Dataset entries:

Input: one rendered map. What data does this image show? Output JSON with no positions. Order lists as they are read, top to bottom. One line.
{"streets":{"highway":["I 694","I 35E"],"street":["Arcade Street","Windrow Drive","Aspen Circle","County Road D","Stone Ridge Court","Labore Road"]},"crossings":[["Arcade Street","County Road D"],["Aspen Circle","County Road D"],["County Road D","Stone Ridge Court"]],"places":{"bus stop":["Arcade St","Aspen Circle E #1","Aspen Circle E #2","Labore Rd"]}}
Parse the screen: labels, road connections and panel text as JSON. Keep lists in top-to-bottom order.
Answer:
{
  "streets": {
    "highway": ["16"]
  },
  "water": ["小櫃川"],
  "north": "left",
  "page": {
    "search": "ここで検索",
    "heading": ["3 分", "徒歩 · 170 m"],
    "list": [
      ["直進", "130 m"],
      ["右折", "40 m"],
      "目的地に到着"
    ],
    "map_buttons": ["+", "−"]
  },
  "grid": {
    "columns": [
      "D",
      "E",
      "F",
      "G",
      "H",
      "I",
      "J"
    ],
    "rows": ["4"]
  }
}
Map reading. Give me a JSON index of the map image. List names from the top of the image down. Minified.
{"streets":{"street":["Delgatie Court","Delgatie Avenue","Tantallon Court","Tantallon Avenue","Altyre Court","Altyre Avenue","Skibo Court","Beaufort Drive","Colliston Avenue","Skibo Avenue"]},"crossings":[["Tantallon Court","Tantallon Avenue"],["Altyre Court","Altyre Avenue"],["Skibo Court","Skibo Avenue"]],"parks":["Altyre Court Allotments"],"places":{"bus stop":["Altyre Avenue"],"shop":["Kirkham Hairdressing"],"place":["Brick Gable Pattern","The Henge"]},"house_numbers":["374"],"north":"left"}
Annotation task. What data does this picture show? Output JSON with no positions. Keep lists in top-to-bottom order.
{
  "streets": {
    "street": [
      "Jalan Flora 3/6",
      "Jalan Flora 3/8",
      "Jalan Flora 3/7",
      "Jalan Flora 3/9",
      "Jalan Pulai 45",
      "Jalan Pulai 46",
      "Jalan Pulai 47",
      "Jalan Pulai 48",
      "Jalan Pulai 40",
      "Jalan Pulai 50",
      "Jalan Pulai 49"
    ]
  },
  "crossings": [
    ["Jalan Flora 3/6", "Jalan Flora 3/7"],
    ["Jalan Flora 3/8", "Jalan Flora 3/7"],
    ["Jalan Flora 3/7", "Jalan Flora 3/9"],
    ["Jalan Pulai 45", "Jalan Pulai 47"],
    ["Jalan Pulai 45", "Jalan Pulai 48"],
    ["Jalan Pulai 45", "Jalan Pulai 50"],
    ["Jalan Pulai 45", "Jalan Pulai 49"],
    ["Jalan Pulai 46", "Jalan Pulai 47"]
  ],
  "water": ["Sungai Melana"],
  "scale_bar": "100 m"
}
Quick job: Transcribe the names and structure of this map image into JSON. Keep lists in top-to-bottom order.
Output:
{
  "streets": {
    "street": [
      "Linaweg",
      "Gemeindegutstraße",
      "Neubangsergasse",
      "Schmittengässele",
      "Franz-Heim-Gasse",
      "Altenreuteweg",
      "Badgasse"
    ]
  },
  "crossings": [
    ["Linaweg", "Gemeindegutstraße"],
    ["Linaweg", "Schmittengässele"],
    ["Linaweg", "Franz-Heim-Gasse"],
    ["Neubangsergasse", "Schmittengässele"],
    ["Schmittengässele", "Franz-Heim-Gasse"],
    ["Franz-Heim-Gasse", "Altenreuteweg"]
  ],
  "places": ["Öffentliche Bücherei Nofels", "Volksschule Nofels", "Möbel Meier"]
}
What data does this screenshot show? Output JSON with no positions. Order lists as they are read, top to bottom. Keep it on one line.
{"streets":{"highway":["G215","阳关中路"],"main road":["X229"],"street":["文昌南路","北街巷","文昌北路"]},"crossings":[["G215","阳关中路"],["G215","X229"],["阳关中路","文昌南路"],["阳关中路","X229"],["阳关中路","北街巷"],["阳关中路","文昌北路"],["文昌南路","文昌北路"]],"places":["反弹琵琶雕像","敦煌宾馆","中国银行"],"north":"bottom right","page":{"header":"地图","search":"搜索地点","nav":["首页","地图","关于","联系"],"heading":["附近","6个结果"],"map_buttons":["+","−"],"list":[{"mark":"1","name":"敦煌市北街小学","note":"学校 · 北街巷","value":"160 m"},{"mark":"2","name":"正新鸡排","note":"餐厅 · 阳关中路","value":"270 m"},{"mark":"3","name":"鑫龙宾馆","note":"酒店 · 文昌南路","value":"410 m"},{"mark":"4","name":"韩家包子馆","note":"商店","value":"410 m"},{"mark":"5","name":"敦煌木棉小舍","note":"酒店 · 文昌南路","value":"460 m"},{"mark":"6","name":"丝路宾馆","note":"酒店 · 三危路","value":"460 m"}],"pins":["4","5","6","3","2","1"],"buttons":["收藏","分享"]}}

Exercise instructions
Your reply must repeat the records above exactly and in full.

Task solution
Input: one rendered map. What data does this image show? Output JSON with no positions. Order lists as they are read, top to bottom. One line.
{"streets":{"highway":["I 694","I 35E"],"street":["Arcade Street","Windrow Drive","Aspen Circle","County Road D","Stone Ridge Court","Labore Road"]},"crossings":[["Arcade Street","County Road D"],["Aspen Circle","County Road D"],["County Road D","Stone Ridge Court"]],"places":{"bus stop":["Arcade St","Aspen Circle E #1","Aspen Circle E #2","Labore Rd"]}}
Parse the screen: labels, road connections and panel text as JSON. Keep lists in top-to-bottom order.
Answer:
{
  "streets": {
    "highway": ["16"]
  },
  "water": ["小櫃川"],
  "north": "left",
  "page": {
    "search": "ここで検索",
    "heading": ["3 分", "徒歩 · 170 m"],
    "list": [
      ["直進", "130 m"],
      ["右折", "40 m"],
      "目的地に到着"
    ],
    "map_buttons": ["+", "−"]
  },
  "grid": {
    "columns": [
      "D",
      "E",
      "F",
      "G",
      "H",
      "I",
      "J"
    ],
    "rows": ["4"]
  }
}
Map reading. Give me a JSON index of the map image. List names from the top of the image down. Minified.
{"streets":{"street":["Delgatie Court","Delgatie Avenue","Tantallon Court","Tantallon Avenue","Altyre Court","Altyre Avenue","Skibo Court","Beaufort Drive","Colliston Avenue","Skibo Avenue"]},"crossings":[["Tantallon Court","Tantallon Avenue"],["Altyre Court","Altyre Avenue"],["Skibo Court","Skibo Avenue"]],"parks":["Altyre Court Allotments"],"places":{"bus stop":["Altyre Avenue"],"shop":["Kirkham Hairdressing"],"place":["Brick Gable Pattern","The Henge"]},"house_numbers":["374"],"north":"left"}
Annotation task. What data does this picture show? Output JSON with no positions. Keep lists in top-to-bottom order.
{
  "streets": {
    "street": [
      "Jalan Flora 3/6",
      "Jalan Flora 3/8",
      "Jalan Flora 3/7",
      "Jalan Flora 3/9",
      "Jalan Pulai 45",
      "Jalan Pulai 46",
      "Jalan Pulai 47",
      "Jalan Pulai 48",
      "Jalan Pulai 40",
      "Jalan Pulai 50",
      "Jalan Pulai 49"
    ]
  },
  "crossings": [
    ["Jalan Flora 3/6", "Jalan Flora 3/7"],
    ["Jalan Flora 3/8", "Jalan Flora 3/7"],
    ["Jalan Flora 3/7", "Jalan Flora 3/9"],
    ["Jalan Pulai 45", "Jalan Pulai 47"],
    ["Jalan Pulai 45", "Jalan Pulai 48"],
    ["Jalan Pulai 45", "Jalan Pulai 50"],
    ["Jalan Pulai 45", "Jalan Pulai 49"],
    ["Jalan Pulai 46", "Jalan Pulai 47"]
  ],
  "water": ["Sungai Melana"],
  "scale_bar": "100 m"
}
Quick job: Transcribe the names and structure of this map image into JSON. Keep lists in top-to-bottom order.
Output:
{
  "streets": {
    "street": [
      "Linaweg",
      "Gemeindegutstraße",
      "Neubangsergasse",
      "Schmittengässele",
      "Franz-Heim-Gasse",
      "Altenreuteweg",
      "Badgasse"
    ]
  },
  "crossings": [
    ["Linaweg", "Gemeindegutstraße"],
    ["Linaweg", "Schmittengässele"],
    ["Linaweg", "Franz-Heim-Gasse"],
    ["Neubangsergasse", "Schmittengässele"],
    ["Schmittengässele", "Franz-Heim-Gasse"],
    ["Franz-Heim-Gasse", "Altenreuteweg"]
  ],
  "places": ["Öffentliche Bücherei Nofels", "Volksschule Nofels", "Möbel Meier"]
}
What data does this screenshot show? Output JSON with no positions. Order lists as they are read, top to bottom. Keep it on one line.
{"streets":{"highway":["G215","阳关中路"],"main road":["X229"],"street":["文昌南路","北街巷","文昌北路"]},"crossings":[["G215","阳关中路"],["G215","X229"],["阳关中路","文昌南路"],["阳关中路","X229"],["阳关中路","北街巷"],["阳关中路","文昌北路"],["文昌南路","文昌北路"]],"places":["反弹琵琶雕像","敦煌宾馆","中国银行"],"north":"bottom right","page":{"header":"地图","search":"搜索地点","nav":["首页","地图","关于","联系"],"heading":["附近","6个结果"],"map_buttons":["+","−"],"list":[{"mark":"1","name":"敦煌市北街小学","note":"学校 · 北街巷","value":"160 m"},{"mark":"2","name":"正新鸡排","note":"餐厅 · 阳关中路","value":"270 m"},{"mark":"3","name":"鑫龙宾馆","note":"酒店 · 文昌南路","value":"410 m"},{"mark":"4","name":"韩家包子馆","note":"商店","value":"410 m"},{"mark":"5","name":"敦煌木棉小舍","note":"酒店 · 文昌南路","value":"460 m"},{"mark":"6","name":"丝路宾馆","note":"酒店 · 三危路","value":"460 m"}],"pins":["4","5","6","3","2","1"],"buttons":["收藏","分享"]}}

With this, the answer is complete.